## [List of tasks]
A - Decide whether each statement agrees with the piece about Nextstrain, answering yes or no and quoting the deciding words: (i) Nextstrain had taken in 5193 SARS-CoV-2 genomes at the time of writing; (ii) Nextstrain says current scientific publishing practices speed the spread of epidemiologically relevant results; (iii) Nextstrain attributes pathogen mutations to error-prone genome replication.
B - Write what comes next in the piece about Nextstrain, starting after its final sentence.

## [Extract provided]
I do admit I like Wikipedia and I use it for medical information too. Surfing the SARS-CoV-2 page led me to the Nextstrain page. What a discovery it was! I have spent hours navigating the site, decrypting the colourful intricate diagrams and playing round with the interactive settings including a play button for the animation of genomic and geographical changes over time.
What is Nextstrain?
It is an open-source project to exploit the scientific and public health potential of pathogen genome data made possible through the sharing by research groups from round the world. Nextstrain is working on a number of pathogens at present: seasonal and avian flu, dengue, mumps, Ebola, Zika, mumps, West Nile virus, TB and of course SARS-CoV-2. They collect and incorporate data on the SARS-CoV-2 (5193 genomes by the time of writing) as soon as they are publicly available and provide analysis and situation reports as soon as possible.
The Nextstrain philosophy in their own words
In the course of an infection and over an epidemic, pathogens naturally accumulate random mutations to their genomes. This is an inevitable consequence of error-prone genome replication. Since different genomes typically pick up different mutations, mutations can be used as a marker of transmission in which closely related genomes indicate closely related infections. By reconstructing a phylogeny we can learn about important epidemiological phenomena such as spatial spread, introduction timings and epidemic growth rate.
This website aims to provide a real-time snapshot of evolving pathogen populations and to provide interactive data visualizations to virologists, epidemiologists, public health officials and citizen scientists. Through interactive data visualizations, we aim to allow exploration of continually up-to-date datasets, providing a novel surveillance tool to the scientific and public health communities.
However, if pathogen genome sequences are going to inform public health interventions, then analyses have to be rapidly conducted and results widely disseminated. Current scientific publishing practices hinder the rapid dissemination of epidemiologically relevant results. We thought an open online system that implements robust bioinformatic pipelines to synthesize data from across research groups has the best capacity to make epidemiologically actionable inferences.

(Data excerpts)
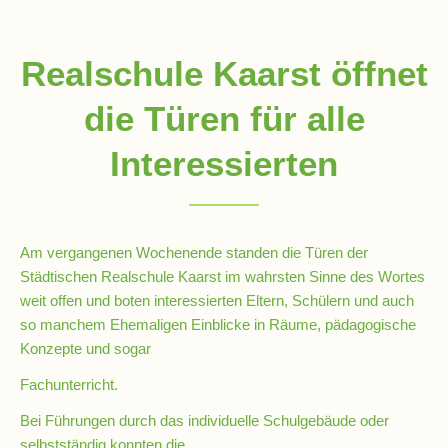
Schulsozialarbeit
Realschule Kaarst öffnet
die Türen für alle
Hausmeister
Interessierten
Übermittagsbetreuung
Am vergangenen Wochenende standen die Türen der
Schülervertretung
Städtischen Realschule Kaarst im wahrsten Sinne des Wortes
(SV)
weit offen und boten interessierten Eltern, Schülern und auch
so manchem Ehemaligen Einblicke in Räume, pädagogische
Schulpflegschaft
Konzepte und sogar
Fachunterricht.
Förderverein
Bei Führungen durch das individuelle Schulgebäude oder
selbstständig konnten die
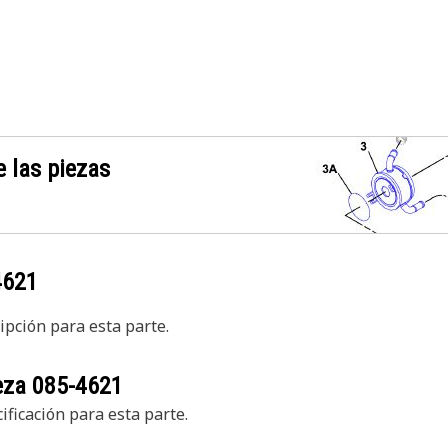
 las piezas
4621
pción para esta parte.
ieza
085-4621
ficación para esta parte.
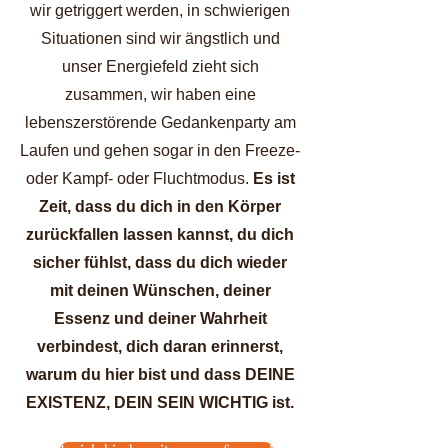
wir getriggert werden, in schwierigen
Situationen sind wir ängstlich und
unser Energiefeld zieht sich
zusammen, wir haben eine
lebenszerstörende Gedankenparty am
Laufen und gehen sogar in den Freeze-
oder Kampf- oder Fluchtmodus.
Es ist
Zeit, dass du dich in den Körper
zurückfallen lassen kannst, du dich
sicher fühlst, dass du dich wieder
mit deinen Wünschen, deiner
Essenz und deiner Wahrheit
verbindest, dich daran erinnerst,
warum du hier bist und dass DEINE
EXISTENZ, DEIN SEIN WICHTIG ist.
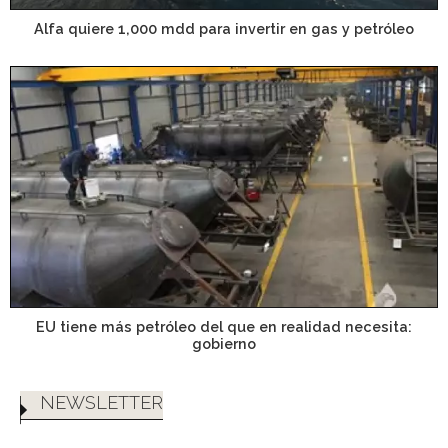
Alfa quiere 1,000 mdd para invertir en gas y petróleo
EU tiene más petróleo del que en realidad necesita:
gobierno
NEWSLETTER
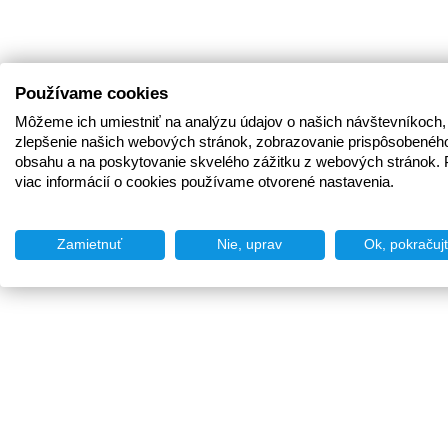
Používame cookies
Môžeme ich umiestniť na analýzu údajov o našich návštevníkoch,
zlepšenie našich webových stránok, zobrazovanie prispôsobenéh
obsahu a na poskytovanie skvelého zážitku z webových stránok. 
viac informácií o cookies používame otvorené nastavenia.
Zamietnuť
Nie, uprav
Ok, pokračuj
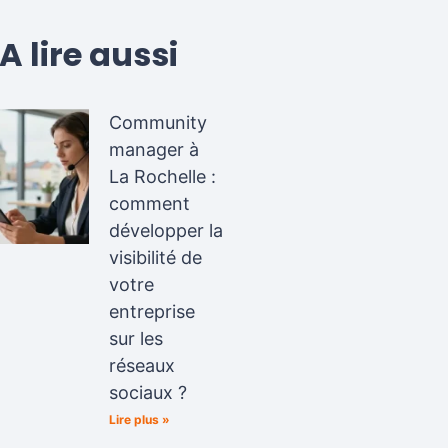
A lire aussi
Community
manager à
La Rochelle :
comment
développer la
visibilité de
votre
entreprise
sur les
réseaux
sociaux ?
Lire plus »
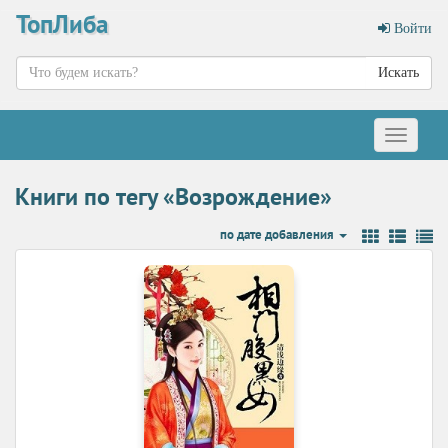
ТопЛиба
Войти
Искать
Меню
Книги по тегу «Возрождение»
по дате добавления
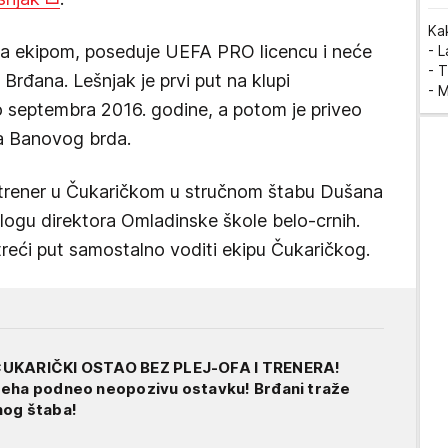
Ka
 sa ekipom, poseduje UEFA PRO licencu i neće
- 
- T
i Brđana. Lešnjak je prvi put na klupi
- 
 septembra 2016. godine, a potom je priveo
a Banovog brda.
 trener u Čukaričkom u stručnom štabu Dušana
logu direktora Omladinske škole belo-crnih.
treći put samostalno voditi ekipu Čukaričkog.
ČUKARIČKI OSTAO BEZ PLEJ-OFA I TRENERA!
peha podneo neopozivu ostavku! Brđani traže
nog štaba!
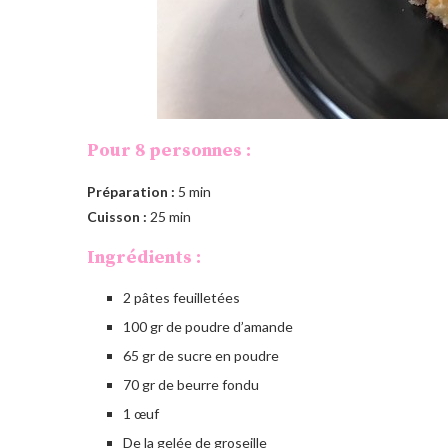
Pour 8 personnes :
Préparation :
5 min
Cuisson :
25 min
Ingrédients :
2 pâtes feuilletées
100 gr de poudre d’amande
65 gr de sucre en poudre
70 gr de beurre fondu
1 œuf
De la gelée de groseille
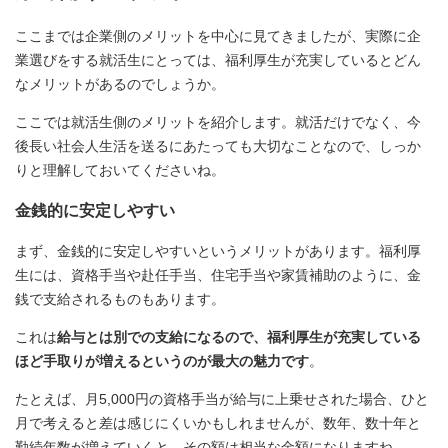
ここまでは企業側のメリットを中心に見てきましたが、実際に企
業選びをする就活生にとっては、福利厚生が充実しているとどん
なメリットがあるのでしょうか。
ここでは就活生側のメリットを紹介します。就活だけでなく、今
後長い社会人生活を送るにあたっても大切なことなので、しっか
りと理解しておいてくださいね。
金銭的に安定しやすい
まず、金銭的に安定しやすいというメリットがあります。福利厚
生には、資格手当や赴任手当、住宅手当や家賃補助のように、金
銭で支給されるものもあります。
これは
給与とは別での支給になるので、福利厚生が充実している
ほど手取りが増えるというのが最大の魅力です
。
たとえば、月5,000円の資格手当が給与に上乗せされた場合、ひと
月で考えると差は感じにくいかもしれませんが、数年、数十年と
勤続年数が増えていくと、その額は相当な金額になりますね。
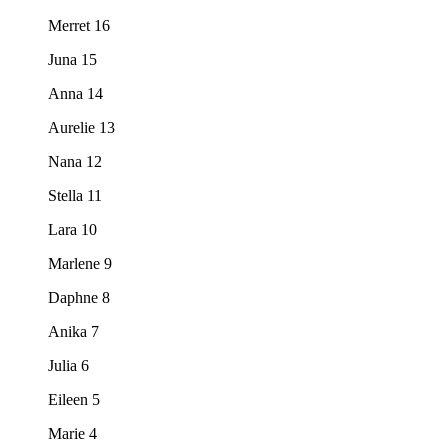
Merret 16
Juna 15
Anna 14
Aurelie 13
Nana 12
Stella 11
Lara 10
Marlene 9
Daphne 8
Anika 7
Julia 6
Eileen 5
Marie 4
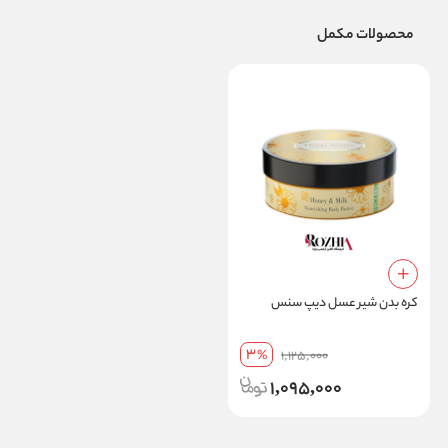
محصولات مکمل
کره بدن شیر عسل دیپ سنس
3
%
1,125,000
1,095,000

## [Task-by-task results]
A -
(i) Yes: "5193 genomes by the time of writing"
(ii) No: "Current scientific publishing practices hinder the rapid dissemination of epidemiologically relevant results."
(iii) Yes: "This is an inevitable consequence of error-prone genome replication."

B -
How did I learn (with help from Wikipedia)?
I discovered the field of bioinformatics: an interdisciplinary field that combines biology, computer science,information engineering, mathematics and statistics to analyse and understand biological data, in particular when the data sets are large and complex. Nextstrain is an excellent example of bioinformatics.
Nextstrain taught me how to interpret phylogenetic trees. A phylogenetic tree or evolutionary tree is a branching diagram or “tree” showing the evolutionary relationships (phylogeny) among various biological species based upon similarities and differences in their physical or genetic characteristics. All life on Earth is part of a single phylogenetic tree, indicating common ancestry.
I have learnt the word clade and its difference with strain. A clade (Ancient Greek klados, “branch”), also known as a monophyletic group, is a group of organisms that consists of a common ancestor and all its lineal descendants. Clades are nested, one in another, as each branch in turn splits into smaller branches. Both mammals and humans form clades. In the SARS-CoV2 context, clades refer to variants of the virus with the same ancestor. “Strain” should be used to refer to viral genotypes that are functionally distinct, either biologically (e.g., pathogenicity/disease severity) and/or epidemiologically (e.g., transmissibility). However, ‘strain’ are also loosely used by scientists, in the present pandemic for example, to a small clade of SARS-CoV-2 sharing the same point mutation(s).
I have read interesting reports on SARS-CoV-2 covering the different geographical areas as well a global situational reports. They are translated into 23 other languages! I’ve put a summary of the last global report in the next section.
The authors of Nextstrain have also produced this simplified but nicely illustrated report “How Coronavirus Mutates and Spreads”. I got my son to get off his videogames and read it with me. He did find interesting enough…
Genomic analysis of COVID-19. Situation report 2020-05-15
- Outbreaks across even distant parts of the world are deeply intertwined.
- Through human migration and travel, the virus has been introduced to most communities multiple times.
- Once these “sparks” land in a new community, many fizzle out without causing widespread transmission. Subject to local conditions and a bit of chance, some of these sparks grow into local outbreaks.
- Eventually, these local outbreaks send off sparks of their own, spreading to new locations.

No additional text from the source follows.